Frida Kahlo
Frida Kahlo was born in Coyoacán on the southern outskirts of Mexico City in 1907. Her father, Guillermo, was an atheist German immigrant photographer, her mother, Matilde, a fervent Catholic of mixed Spanish and Native American descent from Oaxaca. Frida’ s mixed heritage was seen as the undercurrent for the prevailing theme of identity in her work, and her divided loyalties to Mexico and Europe.
After contracting polio at the age of six, which left her convalescing at home for nine months, she then almost died at the age of 18, following a bus crash. It was at this point, in 1925, when she was again bedridden and isolated, that she began to paint. The defiant, unapologetic gaze of her self portraits asserts her right to exist, and her refusal to be a victim. The face is as passive as a religious icon, however the symbols in her work unmask fervent psychological undertones.
Kahlo painted self portraits she said ‘ because I am so often alone, I am the person I know best.’ Her continued ill-health following the accident, including several miscarriages, provided her with the anguish, disconnection and loneliness which compelled her to paint, as a way of quantifying her existence, re-affirming her position in the world, and cementing her identity as an artist. It left her pre-occupied with mortality and trapped in a battle between her body and mind.

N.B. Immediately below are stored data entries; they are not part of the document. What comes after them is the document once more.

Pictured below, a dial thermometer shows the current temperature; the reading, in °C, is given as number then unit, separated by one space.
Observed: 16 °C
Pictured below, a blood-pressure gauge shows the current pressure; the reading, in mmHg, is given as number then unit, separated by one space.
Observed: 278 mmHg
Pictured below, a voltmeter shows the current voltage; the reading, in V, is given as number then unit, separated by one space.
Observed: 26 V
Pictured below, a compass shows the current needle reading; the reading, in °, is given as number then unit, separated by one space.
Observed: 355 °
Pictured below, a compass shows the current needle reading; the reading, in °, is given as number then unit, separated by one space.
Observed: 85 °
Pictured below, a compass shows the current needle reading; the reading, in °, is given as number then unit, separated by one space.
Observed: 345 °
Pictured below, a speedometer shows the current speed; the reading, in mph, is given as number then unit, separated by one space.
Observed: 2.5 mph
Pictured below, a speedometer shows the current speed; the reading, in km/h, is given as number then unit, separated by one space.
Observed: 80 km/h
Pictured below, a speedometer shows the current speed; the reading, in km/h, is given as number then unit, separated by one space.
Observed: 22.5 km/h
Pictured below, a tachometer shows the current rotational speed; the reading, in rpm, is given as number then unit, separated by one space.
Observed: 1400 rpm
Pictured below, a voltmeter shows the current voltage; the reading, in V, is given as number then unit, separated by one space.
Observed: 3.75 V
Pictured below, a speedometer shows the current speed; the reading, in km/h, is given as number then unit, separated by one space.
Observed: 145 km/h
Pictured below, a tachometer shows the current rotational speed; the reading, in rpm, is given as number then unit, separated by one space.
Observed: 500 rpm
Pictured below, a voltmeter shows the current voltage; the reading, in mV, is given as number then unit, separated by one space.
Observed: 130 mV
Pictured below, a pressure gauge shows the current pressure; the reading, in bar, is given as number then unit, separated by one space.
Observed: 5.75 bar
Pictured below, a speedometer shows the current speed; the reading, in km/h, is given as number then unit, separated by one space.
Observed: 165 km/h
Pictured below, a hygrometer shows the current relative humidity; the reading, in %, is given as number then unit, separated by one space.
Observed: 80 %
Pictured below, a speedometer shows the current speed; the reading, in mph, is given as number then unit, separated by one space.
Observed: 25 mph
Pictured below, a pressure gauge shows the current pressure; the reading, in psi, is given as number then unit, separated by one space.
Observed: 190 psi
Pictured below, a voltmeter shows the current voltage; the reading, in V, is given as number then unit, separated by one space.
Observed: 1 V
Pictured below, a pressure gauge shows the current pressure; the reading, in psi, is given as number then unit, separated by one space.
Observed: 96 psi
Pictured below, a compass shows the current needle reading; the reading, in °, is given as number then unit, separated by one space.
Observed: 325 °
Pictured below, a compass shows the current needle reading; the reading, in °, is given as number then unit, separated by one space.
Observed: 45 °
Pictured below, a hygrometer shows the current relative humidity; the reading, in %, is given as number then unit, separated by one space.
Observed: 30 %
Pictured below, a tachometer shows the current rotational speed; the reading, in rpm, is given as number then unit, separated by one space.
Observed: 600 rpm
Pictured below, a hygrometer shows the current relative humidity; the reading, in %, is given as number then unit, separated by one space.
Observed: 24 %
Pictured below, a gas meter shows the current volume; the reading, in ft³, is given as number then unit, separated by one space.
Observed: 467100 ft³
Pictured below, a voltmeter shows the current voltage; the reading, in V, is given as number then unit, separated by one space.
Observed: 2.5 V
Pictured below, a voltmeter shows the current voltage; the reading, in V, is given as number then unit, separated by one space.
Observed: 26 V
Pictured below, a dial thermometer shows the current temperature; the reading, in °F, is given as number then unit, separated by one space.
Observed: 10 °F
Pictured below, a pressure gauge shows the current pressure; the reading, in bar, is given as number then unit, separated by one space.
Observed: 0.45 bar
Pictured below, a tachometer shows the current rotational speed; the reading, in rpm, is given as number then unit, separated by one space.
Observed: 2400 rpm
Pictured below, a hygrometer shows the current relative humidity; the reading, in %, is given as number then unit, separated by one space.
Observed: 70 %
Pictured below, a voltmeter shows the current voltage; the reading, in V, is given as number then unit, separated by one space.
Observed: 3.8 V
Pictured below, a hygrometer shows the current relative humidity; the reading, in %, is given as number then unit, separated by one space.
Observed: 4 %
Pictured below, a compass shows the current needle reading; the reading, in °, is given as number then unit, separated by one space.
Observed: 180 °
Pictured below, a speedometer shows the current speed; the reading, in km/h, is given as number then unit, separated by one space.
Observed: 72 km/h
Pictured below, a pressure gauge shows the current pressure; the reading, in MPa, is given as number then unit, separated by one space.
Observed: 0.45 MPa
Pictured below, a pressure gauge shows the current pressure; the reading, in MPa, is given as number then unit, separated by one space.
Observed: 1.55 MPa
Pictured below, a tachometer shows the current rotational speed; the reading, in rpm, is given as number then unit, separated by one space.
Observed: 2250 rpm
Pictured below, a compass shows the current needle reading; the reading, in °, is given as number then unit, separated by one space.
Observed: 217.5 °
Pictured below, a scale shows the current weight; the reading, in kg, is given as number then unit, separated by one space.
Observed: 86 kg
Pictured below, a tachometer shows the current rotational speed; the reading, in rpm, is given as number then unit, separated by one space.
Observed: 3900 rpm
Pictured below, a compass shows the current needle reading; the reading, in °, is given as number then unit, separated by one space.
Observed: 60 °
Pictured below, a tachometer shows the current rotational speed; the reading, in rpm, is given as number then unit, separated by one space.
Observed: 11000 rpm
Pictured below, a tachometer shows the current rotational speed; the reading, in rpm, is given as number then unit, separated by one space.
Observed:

Her experiences also left Kahlo with a profound neediness, and desire for recognition, culminating in her life-long attachment to Rivera. She respected him and valued his opinion of her work enormously. She was Rivera’ s protector and protected. He encouraged her to take great pride in being Mexican; she wore the traditional Tehuana costume, rebozo shawls, and braided her hair to please him, and continuously sought his approval and love, despite many infidelities on both sides (famously his affair with Kahlo’ s sister Cristina, and her affair with Leon Trotsky.)